[WORK TO BE COMPLETED] Return the lines of the data without any change, from its first line through the line containing "аварии выехали глава". Include both of these end lines.

════════════════════

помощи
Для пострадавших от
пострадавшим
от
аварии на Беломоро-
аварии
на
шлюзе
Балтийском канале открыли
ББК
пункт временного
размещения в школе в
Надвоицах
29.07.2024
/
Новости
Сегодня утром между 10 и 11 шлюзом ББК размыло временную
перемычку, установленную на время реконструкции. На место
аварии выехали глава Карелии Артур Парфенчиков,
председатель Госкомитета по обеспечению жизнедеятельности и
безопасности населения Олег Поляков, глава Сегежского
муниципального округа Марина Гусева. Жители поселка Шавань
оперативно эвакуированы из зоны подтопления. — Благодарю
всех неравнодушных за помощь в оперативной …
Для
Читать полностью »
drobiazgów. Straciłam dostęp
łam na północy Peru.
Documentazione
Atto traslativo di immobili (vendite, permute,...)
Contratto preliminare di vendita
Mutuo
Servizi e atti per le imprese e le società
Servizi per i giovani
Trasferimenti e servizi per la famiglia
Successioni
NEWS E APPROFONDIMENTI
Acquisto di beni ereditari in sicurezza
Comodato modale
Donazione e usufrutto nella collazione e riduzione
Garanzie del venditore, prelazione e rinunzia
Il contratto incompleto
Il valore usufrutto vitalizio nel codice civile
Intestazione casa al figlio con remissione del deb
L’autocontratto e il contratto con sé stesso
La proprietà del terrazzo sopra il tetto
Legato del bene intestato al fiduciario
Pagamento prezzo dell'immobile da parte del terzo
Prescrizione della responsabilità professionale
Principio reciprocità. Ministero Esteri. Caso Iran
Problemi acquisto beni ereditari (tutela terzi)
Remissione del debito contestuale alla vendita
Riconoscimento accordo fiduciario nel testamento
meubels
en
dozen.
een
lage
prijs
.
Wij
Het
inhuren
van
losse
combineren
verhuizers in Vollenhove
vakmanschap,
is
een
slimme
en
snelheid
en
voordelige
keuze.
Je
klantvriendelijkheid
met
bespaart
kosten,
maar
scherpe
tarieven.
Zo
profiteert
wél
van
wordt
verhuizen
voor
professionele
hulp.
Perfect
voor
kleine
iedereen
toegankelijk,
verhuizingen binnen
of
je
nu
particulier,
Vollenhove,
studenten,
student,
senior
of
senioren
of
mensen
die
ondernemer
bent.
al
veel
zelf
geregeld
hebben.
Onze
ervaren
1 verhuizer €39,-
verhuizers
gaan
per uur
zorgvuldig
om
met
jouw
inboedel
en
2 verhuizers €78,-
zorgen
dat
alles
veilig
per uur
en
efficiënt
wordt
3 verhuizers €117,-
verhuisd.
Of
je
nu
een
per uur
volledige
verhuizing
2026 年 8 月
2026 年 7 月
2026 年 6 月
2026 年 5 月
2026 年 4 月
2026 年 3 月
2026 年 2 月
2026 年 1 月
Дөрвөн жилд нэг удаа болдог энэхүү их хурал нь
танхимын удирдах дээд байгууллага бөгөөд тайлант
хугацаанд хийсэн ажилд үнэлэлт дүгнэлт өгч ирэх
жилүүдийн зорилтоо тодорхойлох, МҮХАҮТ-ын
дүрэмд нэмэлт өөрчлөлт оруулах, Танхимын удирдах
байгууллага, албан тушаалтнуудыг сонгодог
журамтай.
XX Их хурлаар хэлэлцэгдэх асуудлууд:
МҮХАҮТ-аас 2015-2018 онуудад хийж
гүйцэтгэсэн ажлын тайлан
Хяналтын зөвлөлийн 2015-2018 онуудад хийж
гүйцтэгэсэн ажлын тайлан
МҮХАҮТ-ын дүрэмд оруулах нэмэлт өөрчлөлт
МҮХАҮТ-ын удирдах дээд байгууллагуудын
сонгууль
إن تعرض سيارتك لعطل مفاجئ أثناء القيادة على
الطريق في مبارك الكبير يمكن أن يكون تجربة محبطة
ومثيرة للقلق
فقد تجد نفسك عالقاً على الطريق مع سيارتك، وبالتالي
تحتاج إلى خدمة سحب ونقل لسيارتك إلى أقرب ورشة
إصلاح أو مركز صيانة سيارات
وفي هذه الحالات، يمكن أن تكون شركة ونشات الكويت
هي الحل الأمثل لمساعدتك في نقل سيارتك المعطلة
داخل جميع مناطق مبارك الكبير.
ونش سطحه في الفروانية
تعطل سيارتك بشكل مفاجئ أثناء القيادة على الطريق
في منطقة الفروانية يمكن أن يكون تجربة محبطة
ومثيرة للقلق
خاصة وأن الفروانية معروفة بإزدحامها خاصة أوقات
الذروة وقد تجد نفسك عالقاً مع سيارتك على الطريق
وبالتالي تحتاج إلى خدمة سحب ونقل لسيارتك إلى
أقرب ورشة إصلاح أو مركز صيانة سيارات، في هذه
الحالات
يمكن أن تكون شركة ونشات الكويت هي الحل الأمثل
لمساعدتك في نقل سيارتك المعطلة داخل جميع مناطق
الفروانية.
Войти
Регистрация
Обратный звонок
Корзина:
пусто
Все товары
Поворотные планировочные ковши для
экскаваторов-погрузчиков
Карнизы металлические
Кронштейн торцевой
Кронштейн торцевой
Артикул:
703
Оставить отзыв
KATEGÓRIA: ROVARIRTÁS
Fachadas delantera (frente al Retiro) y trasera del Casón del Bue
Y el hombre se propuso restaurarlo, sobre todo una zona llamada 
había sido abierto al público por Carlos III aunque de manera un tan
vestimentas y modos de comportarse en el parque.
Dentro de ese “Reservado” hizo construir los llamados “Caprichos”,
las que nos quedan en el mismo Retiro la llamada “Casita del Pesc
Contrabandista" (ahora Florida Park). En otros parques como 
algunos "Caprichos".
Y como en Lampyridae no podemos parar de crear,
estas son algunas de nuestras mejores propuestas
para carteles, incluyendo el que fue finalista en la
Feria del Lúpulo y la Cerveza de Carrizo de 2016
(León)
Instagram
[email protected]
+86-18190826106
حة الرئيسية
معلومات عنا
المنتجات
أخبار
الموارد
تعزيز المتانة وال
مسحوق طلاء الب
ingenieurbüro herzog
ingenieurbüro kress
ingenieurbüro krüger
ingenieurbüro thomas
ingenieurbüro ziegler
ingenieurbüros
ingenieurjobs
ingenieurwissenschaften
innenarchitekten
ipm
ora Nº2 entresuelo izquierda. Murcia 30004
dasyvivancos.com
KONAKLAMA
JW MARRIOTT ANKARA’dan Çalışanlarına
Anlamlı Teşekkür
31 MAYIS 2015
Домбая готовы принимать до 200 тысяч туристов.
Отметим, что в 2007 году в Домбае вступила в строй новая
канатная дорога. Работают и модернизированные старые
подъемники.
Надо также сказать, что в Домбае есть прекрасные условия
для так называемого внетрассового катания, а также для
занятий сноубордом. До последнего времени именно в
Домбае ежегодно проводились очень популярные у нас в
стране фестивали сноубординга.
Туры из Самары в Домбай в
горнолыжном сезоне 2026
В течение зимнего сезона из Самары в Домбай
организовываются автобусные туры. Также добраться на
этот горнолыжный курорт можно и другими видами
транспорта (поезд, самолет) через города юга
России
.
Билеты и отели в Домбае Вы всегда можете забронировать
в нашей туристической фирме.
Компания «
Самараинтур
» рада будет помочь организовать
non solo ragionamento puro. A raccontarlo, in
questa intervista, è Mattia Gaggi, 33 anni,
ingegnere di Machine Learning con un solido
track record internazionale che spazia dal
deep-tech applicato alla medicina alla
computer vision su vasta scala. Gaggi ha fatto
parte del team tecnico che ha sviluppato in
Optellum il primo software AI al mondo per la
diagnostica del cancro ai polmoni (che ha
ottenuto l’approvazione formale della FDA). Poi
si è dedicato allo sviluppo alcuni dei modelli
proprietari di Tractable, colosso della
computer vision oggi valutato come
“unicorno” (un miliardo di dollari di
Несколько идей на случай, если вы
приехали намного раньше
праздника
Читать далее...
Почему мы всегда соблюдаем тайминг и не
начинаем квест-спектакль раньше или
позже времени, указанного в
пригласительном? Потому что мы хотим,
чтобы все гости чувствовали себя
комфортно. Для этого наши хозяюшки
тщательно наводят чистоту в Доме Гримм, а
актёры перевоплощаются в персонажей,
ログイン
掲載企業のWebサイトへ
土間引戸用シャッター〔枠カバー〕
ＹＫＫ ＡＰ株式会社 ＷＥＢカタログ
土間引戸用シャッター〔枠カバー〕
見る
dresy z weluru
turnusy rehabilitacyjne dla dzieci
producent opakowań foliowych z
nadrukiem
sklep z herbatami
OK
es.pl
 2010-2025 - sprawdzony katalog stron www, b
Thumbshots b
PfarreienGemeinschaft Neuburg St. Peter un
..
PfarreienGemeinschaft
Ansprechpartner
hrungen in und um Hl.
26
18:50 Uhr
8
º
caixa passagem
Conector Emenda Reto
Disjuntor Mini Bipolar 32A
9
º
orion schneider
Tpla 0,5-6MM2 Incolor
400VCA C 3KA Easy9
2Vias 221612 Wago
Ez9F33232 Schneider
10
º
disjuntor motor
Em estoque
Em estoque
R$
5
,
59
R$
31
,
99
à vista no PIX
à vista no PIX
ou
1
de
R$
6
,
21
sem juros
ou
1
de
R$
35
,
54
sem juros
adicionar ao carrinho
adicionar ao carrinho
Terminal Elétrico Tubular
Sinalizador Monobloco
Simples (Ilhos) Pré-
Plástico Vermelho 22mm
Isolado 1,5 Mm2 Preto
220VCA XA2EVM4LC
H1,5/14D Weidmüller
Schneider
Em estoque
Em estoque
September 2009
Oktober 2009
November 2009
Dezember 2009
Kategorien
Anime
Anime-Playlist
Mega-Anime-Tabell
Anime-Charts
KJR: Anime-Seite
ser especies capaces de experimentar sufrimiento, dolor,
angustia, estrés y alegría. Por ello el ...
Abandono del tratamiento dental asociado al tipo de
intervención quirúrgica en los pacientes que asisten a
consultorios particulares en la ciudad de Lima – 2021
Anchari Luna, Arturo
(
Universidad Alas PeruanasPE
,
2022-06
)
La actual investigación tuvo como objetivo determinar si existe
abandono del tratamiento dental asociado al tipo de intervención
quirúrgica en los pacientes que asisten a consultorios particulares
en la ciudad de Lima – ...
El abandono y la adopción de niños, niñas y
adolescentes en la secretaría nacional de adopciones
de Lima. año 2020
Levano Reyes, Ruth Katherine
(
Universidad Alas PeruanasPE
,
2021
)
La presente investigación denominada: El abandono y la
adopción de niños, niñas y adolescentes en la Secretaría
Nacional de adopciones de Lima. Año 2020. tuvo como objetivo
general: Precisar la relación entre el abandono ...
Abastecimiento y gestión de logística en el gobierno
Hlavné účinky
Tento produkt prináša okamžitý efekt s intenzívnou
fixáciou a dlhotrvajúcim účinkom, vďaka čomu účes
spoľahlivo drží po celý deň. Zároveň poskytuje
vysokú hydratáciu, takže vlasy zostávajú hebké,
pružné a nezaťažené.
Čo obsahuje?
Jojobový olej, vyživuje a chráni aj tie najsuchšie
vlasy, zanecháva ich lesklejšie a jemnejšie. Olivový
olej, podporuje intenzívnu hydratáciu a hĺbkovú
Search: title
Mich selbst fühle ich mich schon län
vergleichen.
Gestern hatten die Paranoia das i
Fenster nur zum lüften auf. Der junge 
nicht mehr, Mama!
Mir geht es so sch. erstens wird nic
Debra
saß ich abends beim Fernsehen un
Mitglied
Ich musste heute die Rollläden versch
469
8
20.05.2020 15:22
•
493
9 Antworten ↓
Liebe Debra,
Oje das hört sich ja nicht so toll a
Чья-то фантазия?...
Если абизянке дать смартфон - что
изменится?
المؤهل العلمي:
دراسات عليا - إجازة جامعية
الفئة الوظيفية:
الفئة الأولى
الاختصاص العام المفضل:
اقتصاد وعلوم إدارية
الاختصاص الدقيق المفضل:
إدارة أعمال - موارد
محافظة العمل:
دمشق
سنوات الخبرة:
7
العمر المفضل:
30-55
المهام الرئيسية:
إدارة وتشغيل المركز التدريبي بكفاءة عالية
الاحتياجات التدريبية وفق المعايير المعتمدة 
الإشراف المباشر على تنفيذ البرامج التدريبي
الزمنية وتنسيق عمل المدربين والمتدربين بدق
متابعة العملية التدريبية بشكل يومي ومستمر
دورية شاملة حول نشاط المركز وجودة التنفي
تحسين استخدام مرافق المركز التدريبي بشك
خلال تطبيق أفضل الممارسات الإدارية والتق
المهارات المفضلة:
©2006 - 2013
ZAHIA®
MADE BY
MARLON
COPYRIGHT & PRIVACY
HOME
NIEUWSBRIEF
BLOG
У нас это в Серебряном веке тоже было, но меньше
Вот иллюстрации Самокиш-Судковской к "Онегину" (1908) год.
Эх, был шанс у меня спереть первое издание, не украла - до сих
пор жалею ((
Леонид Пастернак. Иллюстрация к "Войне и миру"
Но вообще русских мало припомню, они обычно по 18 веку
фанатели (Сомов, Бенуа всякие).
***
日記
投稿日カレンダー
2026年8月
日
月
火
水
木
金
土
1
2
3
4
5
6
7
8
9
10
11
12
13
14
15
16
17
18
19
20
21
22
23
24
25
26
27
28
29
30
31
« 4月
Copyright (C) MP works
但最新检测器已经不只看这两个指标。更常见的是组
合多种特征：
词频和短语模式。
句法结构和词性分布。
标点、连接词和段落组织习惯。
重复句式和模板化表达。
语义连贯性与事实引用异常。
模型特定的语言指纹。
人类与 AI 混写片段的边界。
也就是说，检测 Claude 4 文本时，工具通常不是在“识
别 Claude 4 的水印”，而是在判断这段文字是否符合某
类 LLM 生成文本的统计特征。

════════════════════

[WRITTEN REPLY]
помощи
Для пострадавших от
пострадавшим
от
аварии на Беломоро-
аварии
на
шлюзе
Балтийском канале открыли
ББК
пункт временного
размещения в школе в
Надвоицах
29.07.2024
/
Новости
Сегодня утром между 10 и 11 шлюзом ББК размыло временную
перемычку, установленную на время реконструкции. На место
аварии выехали глава Карелии Артур Парфенчиков,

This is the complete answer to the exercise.